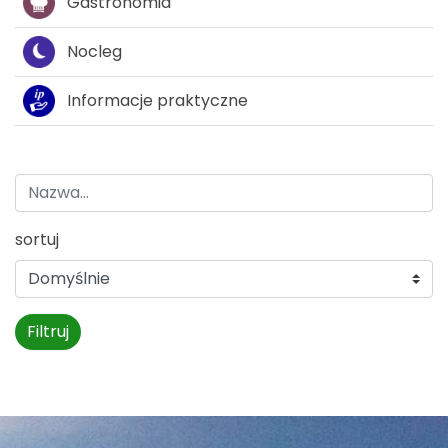
Gastronomia
Nocleg
Informacje praktyczne
sortuj
Filtruj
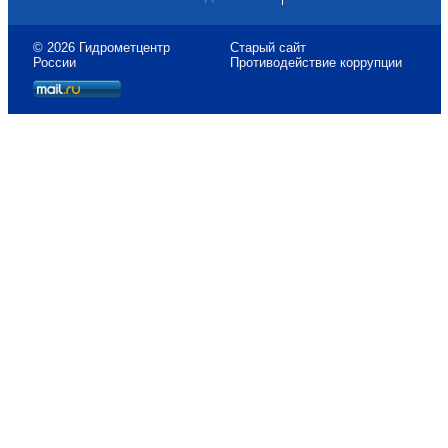
© 2026 Гидрометцентр
Старый сайт
России
Противодействие коррупции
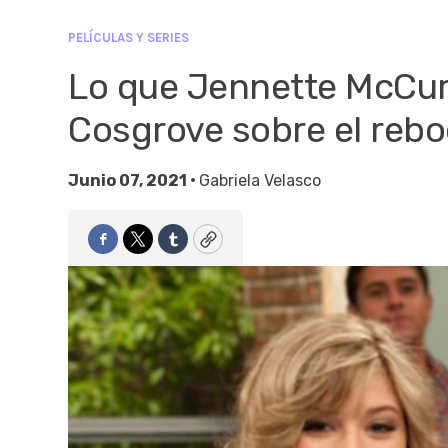
PELÍCULAS Y SERIES
Lo que Jennette McCurd
Cosgrove sobre el reboo
Junio 07, 2021 •
Gabriela Velasco
Facebook
Twitter
Tumblr
Copy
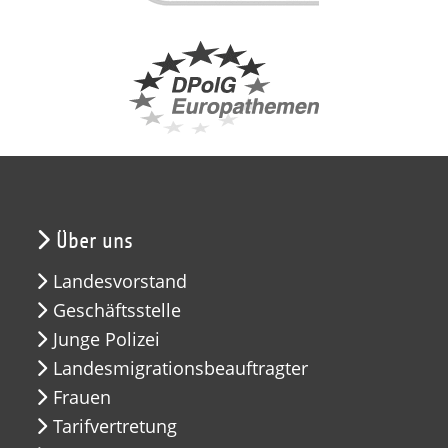
Über uns
Landesvorstand
Geschäftsstelle
Junge Polizei
Landesmigrationsbeauftragter
Frauen
Tarifvertretung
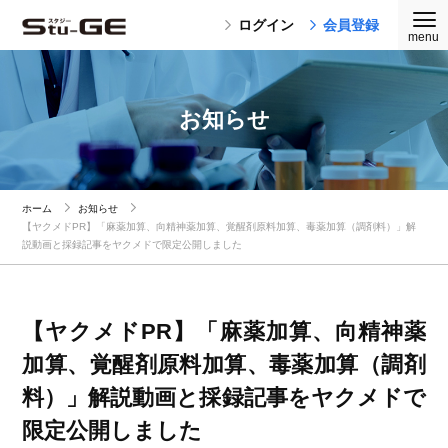
ログイン
会員登録
お知らせ
ホーム
お知らせ
【ヤクメドPR】「麻薬加算、向精神薬加算、覚醒剤原料加算、毒薬加算（調剤料）」解
説動画と採録記事をヤクメドで限定公開しました
【ヤクメドPR】「麻薬加算、向精神薬
加算、覚醒剤原料加算、毒薬加算（調剤
料）」解説動画と採録記事をヤクメドで
限定公開しました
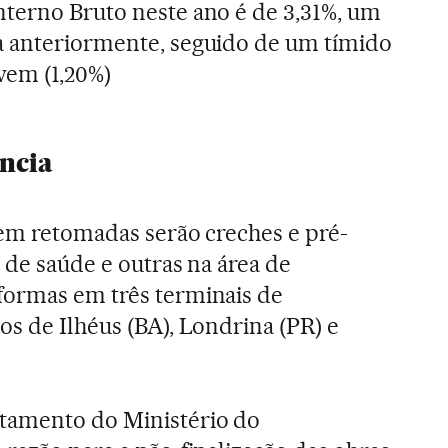
terno Bruto neste ano é de 3,31%, um
a anteriormente, seguido de um tímido
vem (1,20%)
ncia
rem retomadas serão creches e pré-
 de saúde e outras na área de
formas em três terminais de
os de Ilhéus (BA), Londrina (PR) e
tamento do Ministério do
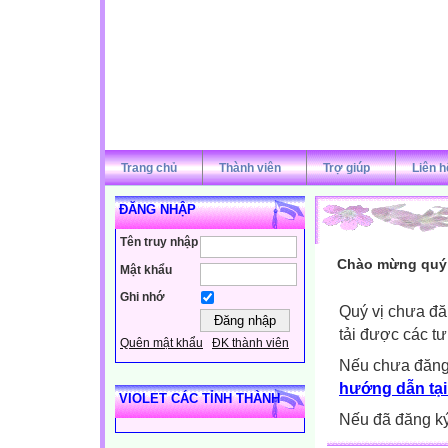
Trang chủ
Thành viên
Trợ giúp
Liên h
ĐĂNG NHẬP
Tên truy nhập
Chào mừng quý v
Mật khẩu
Ghi nhớ
Quý vị chưa đă
tải được các tư
Quên mật khẩu
ĐK thành viên
Nếu chưa đăng
hướng dẫn tại
VIOLET CÁC TỈNH THÀNH
Nếu đã đăng ký 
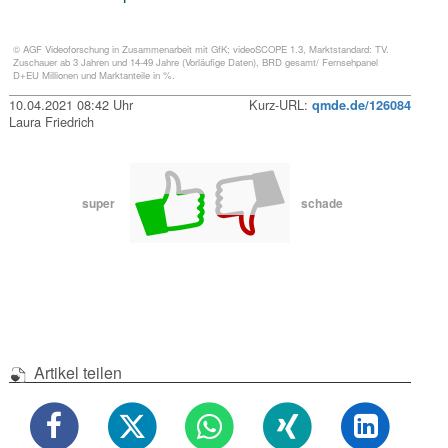
© AGF Videoforschung in Zusammenarbeit mit GfK; videoSCOPE 1.3, Marktstandard: TV.
Zuschauer ab 3 Jahren und 14-49 Jahre (Vorläufige Daten), BRD gesamt/ Fernsehpanel
D+EU Millionen und Marktanteile in %.
10.04.2021 08:42 Uhr
Kurz-URL:
qmde.de/126084
Laura Friedrich
super
schade
Artikel teilen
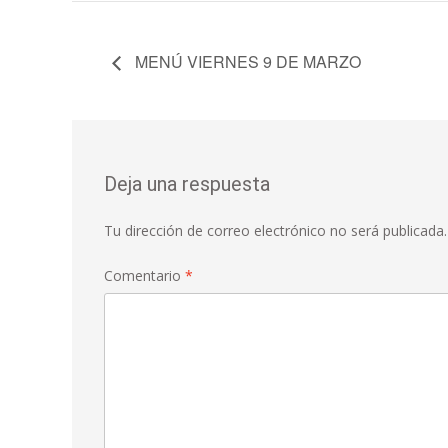
MENÚ VIERNES 9 DE MARZO
Deja una respuesta
Tu dirección de correo electrónico no será publicada.
Comentario
*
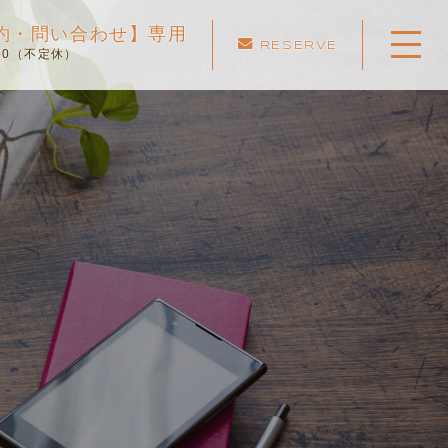
ご予約・問い合わせ】専用
RESERVE
:00（不定休）
ホーム
当スクールについて
キャンペーン
料金表・コース
出張エリア
予約状況
ペーパー卒業への道
よくある質問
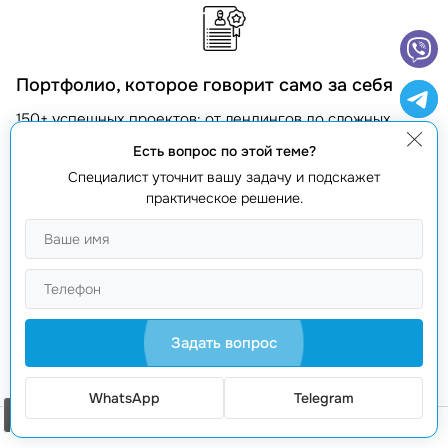
Портфолио, которое говорит само за себя
150+ успешных проектов: от лендингов до сложных
корпоративных систем.
Есть вопрос по этой теме?
Специалист уточнит вашу задачу и подскажет
практическое решение.
Команда экспертов
51+ профессионалов, которые превращают идеи в
реальность с максимальной отдачей.
Задать вопрос
WhatsApp
Telegram
Заказать звонок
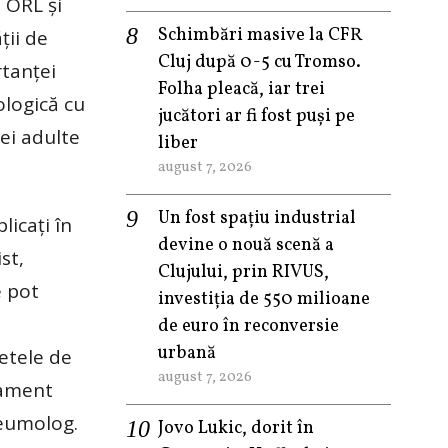
, ORL şi
Schimbări masive la CFR
ţii de
Cluj după 0-5 cu Tromso.
rtanţei
Folha pleacă, iar trei
ologică cu
jucători ar fi fost puși pe
iei adulte
liber
august 7, 2026
Un fost spațiu industrial
licaţi în
devine o nouă scenă a
st,
Clujului, prin RIVUS,
e pot
investiția de 550 milioane
e
de euro în reconversie
urbană
etele de
august 7, 2026
atament
neumolog.
Jovo Lukic, dorit în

○ ○ ○ ○

### Task
Locate and copy every line of the records that contains the string "覚醒剤原料加算".

### Exercise response
【ヤクメドPR】「麻薬加算、向精神薬加算、覚醒剤原料加算、毒薬加算（調剤料）」解
加算、覚醒剤原料加算、毒薬加算（調剤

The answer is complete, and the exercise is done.